══ Dataset records ══

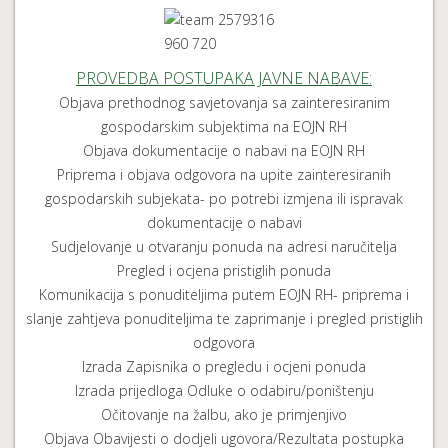
PROVEDBA POSTUPAKA JAVNE NABAVE:
Objava prethodnog savjetovanja sa zainteresiranim
gospodarskim subjektima na EOJN RH
Objava dokumentacije o nabavi na EOJN RH
Priprema i objava odgovora na upite zainteresiranih
gospodarskih subjekata- po potrebi izmjena ili ispravak
dokumentacije o nabavi
Sudjelovanje u otvaranju ponuda na adresi naručitelja
Pregled i ocjena pristiglih ponuda
Komunikacija s ponuditeljima putem EOJN RH- priprema i
slanje zahtjeva ponuditeljima te zaprimanje i pregled pristiglih
odgovora
Izrada Zapisnika o pregledu i ocjeni ponuda
Izrada prijedloga Odluke o odabiru/poništenju
Očitovanje na žalbu, ako je primjenjivo
Objava Obavijesti o dodjeli ugovora/Rezultata postupka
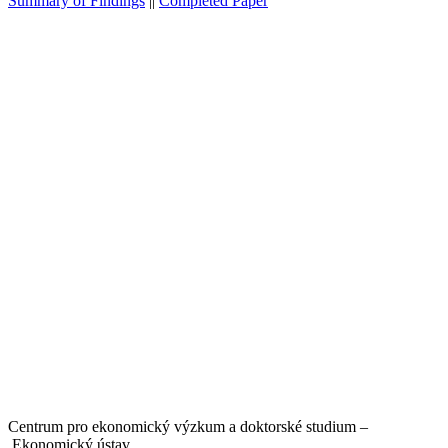
Summary of Findings
||
Completed Paper
Centrum pro ekonomický výzkum a doktorské studium –
Ekonomický ústav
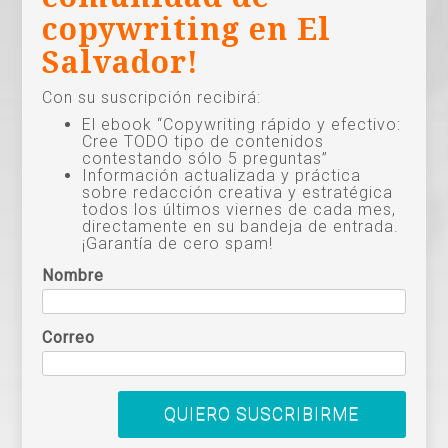
copywriting en El
Salvador!
Con su suscripción recibirá:
El ebook “Copywriting rápido y efectivo:
Cree TODO tipo de contenidos
contestando sólo 5 preguntas”
Información actualizada y práctica
sobre redacción creativa y estratégica
todos los últimos viernes de cada mes,
directamente en su bandeja de entrada.
¡Garantía de cero spam!
Nombre
Correo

═══

▶ About this task
All lines from the one that contains "directamente en su bandeja de entrada." to the last line above must be given again exactly, with both included and nothing added.

▶ Result of this exercise
directamente en su bandeja de entrada.
¡Garantía de cero spam!
Nombre
Correo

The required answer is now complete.